Exercise requirements
Repeat all the lines below exactly, but omit the pictures.

Source records Start Marker

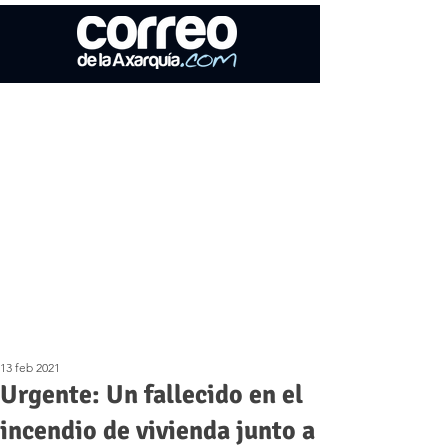
13 feb 2021
Urgente: Un fallecido en el
incendio de vivienda junto a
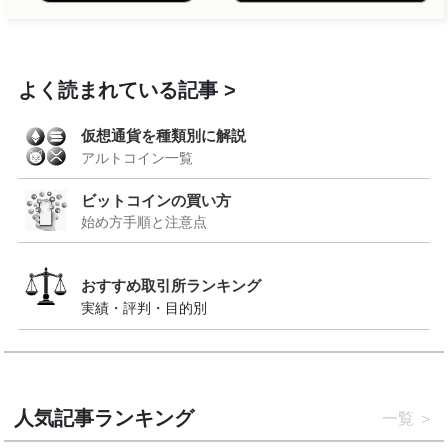
よく読まれている記事
仮想通貨を種類別に解説
アルトコイン一覧
ビットコインの買い方
始め方手順と注意点
おすすめ取引所ランキング
実績・評判・目的別
人気記事ランキング
一覧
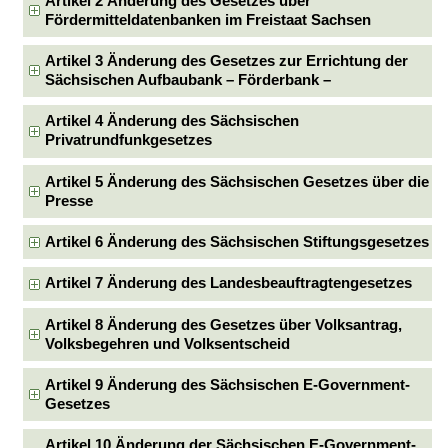
Artikel 2 Änderung des Gesetzes über
Fördermitteldatenbanken im Freistaat Sachsen
Artikel 3 Änderung des Gesetzes zur Errichtung der
Sächsischen Aufbaubank – Förderbank –
Artikel 4 Änderung des Sächsischen
Privatrundfunkgesetzes
Artikel 5 Änderung des Sächsischen Gesetzes über die
Presse
Artikel 6 Änderung des Sächsischen Stiftungsgesetzes
Artikel 7 Änderung des Landesbeauftragtengesetzes
Artikel 8 Änderung des Gesetzes über Volksantrag,
Volksbegehren und Volksentscheid
Artikel 9 Änderung des Sächsischen E-Government-
Gesetzes
Artikel 10 Änderung der Sächsischen E-Government-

Source records End Marker

Result
13 feb 2021
Urgente: Un fallecido en el
incendio de vivienda junto a
よく読まれている記事
仮想通貨を種類別に解説
アルトコイン一覧
ビットコインの買い方
始め方手順と注意点
おすすめ取引所ランキング
実績・評判・目的別
人気記事ランキング
一覧
Artikel 2 Änderung des Gesetzes über
Fördermitteldatenbanken im Freistaat Sachsen
Artikel 3 Änderung des Gesetzes zur Errichtung der
Sächsischen Aufbaubank – Förderbank –
Artikel 4 Änderung des Sächsischen
Privatrundfunkgesetzes
Artikel 5 Änderung des Sächsischen Gesetzes über die
Presse
Artikel 6 Änderung des Sächsischen Stiftungsgesetzes
Artikel 7 Änderung des Landesbeauftragtengesetzes
Artikel 8 Änderung des Gesetzes über Volksantrag,
Volksbegehren und Volksentscheid
Artikel 9 Änderung des Sächsischen E-Government-
Gesetzes
Artikel 10 Änderung der Sächsischen E-Government-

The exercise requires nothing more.